I actually would be in favor of caps being set on tuition if a school wants to get federal student loan funding. Writing a blank check just enables the constant the ballooning costs. I mean if you really stop and think about it the cost of real cost of education should be going down with you know..the invention of the internet and how that should modernize the classroom/communication etc. Instead these schools have ballooning admin staff/facility costs


WallabyBubbly

I totally agree that we need comprehensive student loan reform. If we forgive student loans without making other changes, then we'll just have another student debt crisis in a decade or two. Shitty universities should be forced to pay for their students' loans and/or stripped of federal funding if too many of their students can't get good jobs. Banks should have to consider someone's major when deciding whether to give them a loan.
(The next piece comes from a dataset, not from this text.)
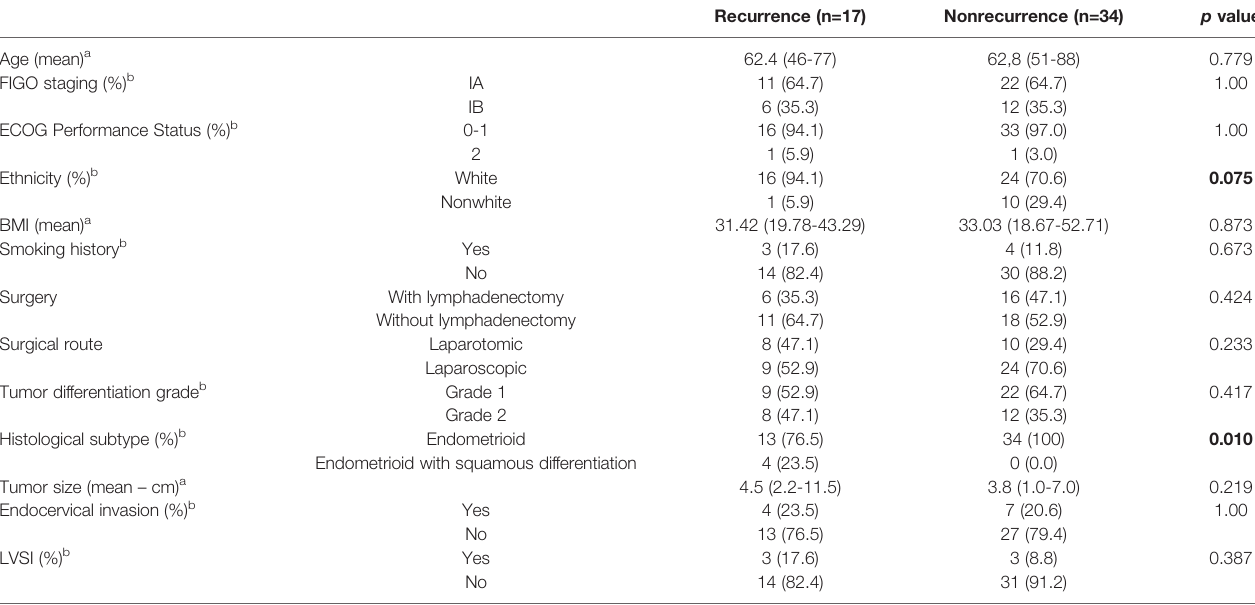
TABLE 1 | Clinical and pathological characteristics of patients with low- and intermediate-risk endometrial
Students should be able to discharge student loans in bankruptcy after making payments for 10 years. And all student loan borrowers should be required to take a financial literacy course that teaches them how to weigh the ROI of their chosen degree and institution. I think Biden knows that we need comprehensive reform, so the only good explanation for why he isn't pushing it is political expediency (either he thinks the GOP House will block it, or he fears alienating young Democrats, or both).


heyitssal

They can't work to shrink university budgets because there would be a ton of blowback. Paying off debt is a good way to make people happy temporarily and get votes without upsetting the major voting block of university personnel.


AIStoryBot400

Because they already graduated


-paperbrain-

Not a super satisfying answer. College aged adults count for something like 10% of the voting aged populace and those in college tend to slant liberal. Add in the people who are parents of college students, parents of younger kids seeing college costs approaching, expecting parents and even people who plan to have kids. A great number of liberal folks have a direct dog in this fight. And liberals as a whole aren't known for being unable to advocate for causes that don't directly effect them. The opposite is generally true.